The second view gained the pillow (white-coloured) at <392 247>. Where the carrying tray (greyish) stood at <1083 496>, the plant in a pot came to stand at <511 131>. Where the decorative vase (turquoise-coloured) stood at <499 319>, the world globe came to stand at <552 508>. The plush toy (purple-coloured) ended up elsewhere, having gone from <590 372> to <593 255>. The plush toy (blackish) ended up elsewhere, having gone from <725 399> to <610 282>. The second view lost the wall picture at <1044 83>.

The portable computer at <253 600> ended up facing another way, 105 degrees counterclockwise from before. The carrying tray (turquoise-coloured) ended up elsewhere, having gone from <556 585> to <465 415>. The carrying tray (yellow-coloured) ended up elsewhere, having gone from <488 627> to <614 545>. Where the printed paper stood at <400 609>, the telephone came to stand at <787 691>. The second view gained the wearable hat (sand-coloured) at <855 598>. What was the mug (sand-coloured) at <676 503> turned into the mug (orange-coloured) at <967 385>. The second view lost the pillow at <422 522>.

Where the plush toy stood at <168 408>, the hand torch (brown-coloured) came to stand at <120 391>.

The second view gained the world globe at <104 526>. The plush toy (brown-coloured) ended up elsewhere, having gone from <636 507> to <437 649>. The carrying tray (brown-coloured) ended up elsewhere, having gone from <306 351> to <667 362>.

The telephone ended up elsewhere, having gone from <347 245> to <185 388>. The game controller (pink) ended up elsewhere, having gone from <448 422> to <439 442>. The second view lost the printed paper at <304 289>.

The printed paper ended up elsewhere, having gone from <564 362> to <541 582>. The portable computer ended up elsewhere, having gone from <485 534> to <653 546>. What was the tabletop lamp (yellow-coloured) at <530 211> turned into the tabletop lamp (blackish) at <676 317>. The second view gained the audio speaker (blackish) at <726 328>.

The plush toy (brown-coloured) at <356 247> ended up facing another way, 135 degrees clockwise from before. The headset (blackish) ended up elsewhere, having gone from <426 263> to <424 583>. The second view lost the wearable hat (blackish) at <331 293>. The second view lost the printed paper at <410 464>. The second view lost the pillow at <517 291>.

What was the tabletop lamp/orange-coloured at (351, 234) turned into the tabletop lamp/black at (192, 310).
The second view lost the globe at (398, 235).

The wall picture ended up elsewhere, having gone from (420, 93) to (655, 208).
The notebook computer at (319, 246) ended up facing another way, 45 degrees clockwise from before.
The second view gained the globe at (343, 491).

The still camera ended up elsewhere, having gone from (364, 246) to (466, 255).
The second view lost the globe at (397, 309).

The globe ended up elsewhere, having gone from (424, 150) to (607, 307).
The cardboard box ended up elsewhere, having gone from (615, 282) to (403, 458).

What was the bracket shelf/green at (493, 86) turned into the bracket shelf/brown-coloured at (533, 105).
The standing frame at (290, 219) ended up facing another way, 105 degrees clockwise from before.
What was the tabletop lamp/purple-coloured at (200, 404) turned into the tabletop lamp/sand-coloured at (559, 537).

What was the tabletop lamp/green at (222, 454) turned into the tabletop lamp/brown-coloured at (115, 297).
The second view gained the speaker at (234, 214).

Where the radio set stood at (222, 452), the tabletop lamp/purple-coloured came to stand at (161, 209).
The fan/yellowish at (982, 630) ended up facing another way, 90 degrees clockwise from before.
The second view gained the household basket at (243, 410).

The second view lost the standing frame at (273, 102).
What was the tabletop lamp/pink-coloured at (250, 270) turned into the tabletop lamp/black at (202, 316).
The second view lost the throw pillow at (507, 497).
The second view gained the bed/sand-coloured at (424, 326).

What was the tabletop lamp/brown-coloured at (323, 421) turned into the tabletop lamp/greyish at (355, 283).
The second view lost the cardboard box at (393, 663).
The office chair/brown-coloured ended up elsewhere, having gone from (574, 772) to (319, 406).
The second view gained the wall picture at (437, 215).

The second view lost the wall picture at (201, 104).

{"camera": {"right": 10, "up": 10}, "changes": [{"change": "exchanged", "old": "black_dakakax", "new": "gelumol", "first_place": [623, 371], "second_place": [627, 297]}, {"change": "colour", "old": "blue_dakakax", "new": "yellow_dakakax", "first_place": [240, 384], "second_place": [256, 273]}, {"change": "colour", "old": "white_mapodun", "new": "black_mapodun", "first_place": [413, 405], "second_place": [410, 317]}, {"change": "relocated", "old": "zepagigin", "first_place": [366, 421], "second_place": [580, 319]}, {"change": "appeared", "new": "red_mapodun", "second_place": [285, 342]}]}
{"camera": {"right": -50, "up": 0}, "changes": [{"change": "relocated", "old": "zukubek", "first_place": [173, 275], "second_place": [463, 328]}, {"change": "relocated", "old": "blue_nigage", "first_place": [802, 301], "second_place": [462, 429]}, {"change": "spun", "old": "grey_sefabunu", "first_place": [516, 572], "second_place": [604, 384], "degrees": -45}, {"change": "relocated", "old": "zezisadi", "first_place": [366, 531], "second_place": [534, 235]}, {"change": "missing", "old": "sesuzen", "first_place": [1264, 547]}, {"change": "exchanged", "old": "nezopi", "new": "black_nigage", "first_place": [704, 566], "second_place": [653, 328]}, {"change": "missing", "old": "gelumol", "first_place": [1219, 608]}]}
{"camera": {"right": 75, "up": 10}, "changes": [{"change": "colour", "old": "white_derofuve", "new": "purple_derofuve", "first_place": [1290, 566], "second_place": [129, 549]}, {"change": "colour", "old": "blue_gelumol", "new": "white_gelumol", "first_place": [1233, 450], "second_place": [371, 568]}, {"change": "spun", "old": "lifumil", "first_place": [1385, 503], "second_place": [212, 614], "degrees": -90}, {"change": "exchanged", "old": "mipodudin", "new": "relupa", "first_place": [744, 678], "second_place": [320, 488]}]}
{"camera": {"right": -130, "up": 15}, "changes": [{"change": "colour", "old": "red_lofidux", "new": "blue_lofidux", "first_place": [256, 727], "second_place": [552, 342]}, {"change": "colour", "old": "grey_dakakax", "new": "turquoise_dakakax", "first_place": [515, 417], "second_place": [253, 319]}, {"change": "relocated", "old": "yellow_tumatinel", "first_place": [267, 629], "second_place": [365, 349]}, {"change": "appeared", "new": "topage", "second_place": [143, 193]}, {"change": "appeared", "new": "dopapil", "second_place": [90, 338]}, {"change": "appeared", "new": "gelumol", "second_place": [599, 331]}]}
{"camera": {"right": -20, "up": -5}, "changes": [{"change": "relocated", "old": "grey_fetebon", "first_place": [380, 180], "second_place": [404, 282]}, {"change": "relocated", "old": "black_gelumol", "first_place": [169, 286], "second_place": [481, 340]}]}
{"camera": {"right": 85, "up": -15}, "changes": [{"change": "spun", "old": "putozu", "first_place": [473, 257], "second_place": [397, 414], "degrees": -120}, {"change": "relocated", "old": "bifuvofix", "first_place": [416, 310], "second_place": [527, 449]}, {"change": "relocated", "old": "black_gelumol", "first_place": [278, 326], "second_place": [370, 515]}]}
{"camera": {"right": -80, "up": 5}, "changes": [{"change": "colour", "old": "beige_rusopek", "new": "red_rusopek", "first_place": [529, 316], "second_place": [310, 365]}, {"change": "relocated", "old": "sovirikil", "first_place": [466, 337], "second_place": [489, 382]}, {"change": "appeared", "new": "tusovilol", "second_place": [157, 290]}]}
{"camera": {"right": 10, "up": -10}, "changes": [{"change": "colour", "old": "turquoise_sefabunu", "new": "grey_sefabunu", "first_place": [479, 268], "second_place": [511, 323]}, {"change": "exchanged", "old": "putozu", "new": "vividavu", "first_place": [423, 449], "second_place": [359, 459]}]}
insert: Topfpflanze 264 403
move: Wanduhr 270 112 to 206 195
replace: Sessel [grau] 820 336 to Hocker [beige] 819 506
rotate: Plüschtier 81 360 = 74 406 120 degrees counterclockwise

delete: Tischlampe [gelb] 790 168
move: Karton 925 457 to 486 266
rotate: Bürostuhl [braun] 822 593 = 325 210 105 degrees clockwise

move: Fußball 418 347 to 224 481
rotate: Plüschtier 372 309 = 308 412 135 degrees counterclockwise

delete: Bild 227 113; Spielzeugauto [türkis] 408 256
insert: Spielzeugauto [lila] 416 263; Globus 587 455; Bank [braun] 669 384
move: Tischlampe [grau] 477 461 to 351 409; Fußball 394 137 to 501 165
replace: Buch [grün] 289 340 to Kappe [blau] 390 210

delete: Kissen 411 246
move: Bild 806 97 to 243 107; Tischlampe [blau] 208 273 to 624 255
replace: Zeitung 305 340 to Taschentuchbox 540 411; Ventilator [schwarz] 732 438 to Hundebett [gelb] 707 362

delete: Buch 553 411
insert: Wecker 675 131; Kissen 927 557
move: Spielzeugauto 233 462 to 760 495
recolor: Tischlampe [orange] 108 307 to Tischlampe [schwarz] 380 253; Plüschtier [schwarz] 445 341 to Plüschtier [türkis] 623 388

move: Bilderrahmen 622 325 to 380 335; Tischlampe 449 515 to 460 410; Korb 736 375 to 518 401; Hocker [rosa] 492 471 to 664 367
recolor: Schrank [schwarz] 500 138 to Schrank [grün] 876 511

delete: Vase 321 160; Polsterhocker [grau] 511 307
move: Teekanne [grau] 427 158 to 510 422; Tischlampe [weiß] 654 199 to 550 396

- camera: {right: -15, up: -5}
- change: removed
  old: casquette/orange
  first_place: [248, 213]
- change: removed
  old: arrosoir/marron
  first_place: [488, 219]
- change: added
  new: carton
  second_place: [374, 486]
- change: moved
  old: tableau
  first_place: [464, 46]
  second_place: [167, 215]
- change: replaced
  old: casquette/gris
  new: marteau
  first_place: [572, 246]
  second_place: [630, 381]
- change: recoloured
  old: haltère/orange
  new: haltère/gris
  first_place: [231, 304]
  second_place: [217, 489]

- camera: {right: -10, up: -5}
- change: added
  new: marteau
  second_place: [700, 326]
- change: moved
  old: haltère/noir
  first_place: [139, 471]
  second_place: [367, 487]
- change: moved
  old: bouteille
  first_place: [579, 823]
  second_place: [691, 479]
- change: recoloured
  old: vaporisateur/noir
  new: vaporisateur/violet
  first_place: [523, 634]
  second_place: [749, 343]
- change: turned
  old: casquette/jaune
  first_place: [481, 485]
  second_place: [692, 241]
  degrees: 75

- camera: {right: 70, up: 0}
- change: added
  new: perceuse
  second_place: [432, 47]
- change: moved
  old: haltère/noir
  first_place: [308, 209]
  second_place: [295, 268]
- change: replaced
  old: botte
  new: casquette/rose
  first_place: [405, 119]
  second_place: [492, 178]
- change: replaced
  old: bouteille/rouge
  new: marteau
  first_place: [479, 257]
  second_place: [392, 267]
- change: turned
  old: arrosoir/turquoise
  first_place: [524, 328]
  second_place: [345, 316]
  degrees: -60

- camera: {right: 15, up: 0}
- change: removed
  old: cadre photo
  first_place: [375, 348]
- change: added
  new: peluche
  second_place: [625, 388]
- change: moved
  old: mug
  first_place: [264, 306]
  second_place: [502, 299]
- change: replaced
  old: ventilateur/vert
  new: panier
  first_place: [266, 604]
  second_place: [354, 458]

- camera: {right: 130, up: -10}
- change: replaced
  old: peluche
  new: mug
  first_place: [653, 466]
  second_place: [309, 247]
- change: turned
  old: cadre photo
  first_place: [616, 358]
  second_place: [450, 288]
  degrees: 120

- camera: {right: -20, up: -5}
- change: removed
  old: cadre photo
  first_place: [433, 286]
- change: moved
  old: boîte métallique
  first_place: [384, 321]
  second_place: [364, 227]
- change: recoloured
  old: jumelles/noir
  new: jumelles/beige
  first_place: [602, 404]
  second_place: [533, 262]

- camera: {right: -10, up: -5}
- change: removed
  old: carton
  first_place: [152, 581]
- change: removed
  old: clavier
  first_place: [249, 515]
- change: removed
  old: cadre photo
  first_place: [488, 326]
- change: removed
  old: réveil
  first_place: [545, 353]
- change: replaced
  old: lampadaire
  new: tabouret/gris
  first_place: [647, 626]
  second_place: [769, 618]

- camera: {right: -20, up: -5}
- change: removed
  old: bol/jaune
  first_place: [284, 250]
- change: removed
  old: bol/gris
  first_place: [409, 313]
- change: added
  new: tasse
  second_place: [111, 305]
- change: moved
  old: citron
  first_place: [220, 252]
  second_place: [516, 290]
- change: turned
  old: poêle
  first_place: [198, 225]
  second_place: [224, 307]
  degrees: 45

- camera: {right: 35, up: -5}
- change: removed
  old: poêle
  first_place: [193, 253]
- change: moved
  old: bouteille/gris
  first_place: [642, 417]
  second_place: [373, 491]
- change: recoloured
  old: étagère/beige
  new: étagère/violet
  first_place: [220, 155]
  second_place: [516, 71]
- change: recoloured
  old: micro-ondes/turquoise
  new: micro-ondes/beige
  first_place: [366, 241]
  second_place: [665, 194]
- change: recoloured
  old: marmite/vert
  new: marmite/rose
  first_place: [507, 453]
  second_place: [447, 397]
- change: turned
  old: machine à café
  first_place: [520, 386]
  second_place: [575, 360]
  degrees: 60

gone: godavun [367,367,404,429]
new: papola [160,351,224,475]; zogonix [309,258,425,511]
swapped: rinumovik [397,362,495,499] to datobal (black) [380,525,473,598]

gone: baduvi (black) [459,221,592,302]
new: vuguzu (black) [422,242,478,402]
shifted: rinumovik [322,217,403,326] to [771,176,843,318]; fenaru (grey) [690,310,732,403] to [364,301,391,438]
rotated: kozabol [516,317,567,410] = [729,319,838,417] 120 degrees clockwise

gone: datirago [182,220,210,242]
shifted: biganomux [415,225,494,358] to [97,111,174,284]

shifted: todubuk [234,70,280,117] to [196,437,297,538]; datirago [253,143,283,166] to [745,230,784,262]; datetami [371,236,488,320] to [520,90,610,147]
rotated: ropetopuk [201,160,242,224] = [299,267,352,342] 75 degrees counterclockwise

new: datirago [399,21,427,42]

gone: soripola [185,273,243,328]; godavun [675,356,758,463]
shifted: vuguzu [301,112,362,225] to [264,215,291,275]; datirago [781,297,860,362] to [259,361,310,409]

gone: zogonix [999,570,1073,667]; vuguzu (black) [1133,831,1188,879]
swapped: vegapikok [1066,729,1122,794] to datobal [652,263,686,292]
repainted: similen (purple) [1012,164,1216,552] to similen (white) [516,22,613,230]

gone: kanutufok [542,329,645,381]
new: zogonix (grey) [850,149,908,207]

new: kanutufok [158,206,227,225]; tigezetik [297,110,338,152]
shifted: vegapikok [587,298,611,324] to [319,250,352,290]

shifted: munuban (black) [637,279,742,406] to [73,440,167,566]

### PROBLEM TO WORK ON
Would you print exactly, and only, the lines of the data above from the line with "old: casquette/gris" through the line with "first_place: [231, 304]", inclusive?

### RESULT FOR THIS EXERCISE
  old: casquette/gris
  new: marteau
  first_place: [572, 246]
  second_place: [630, 381]
- change: recoloured
  old: haltère/orange
  new: haltère/gris
  first_place: [231, 304]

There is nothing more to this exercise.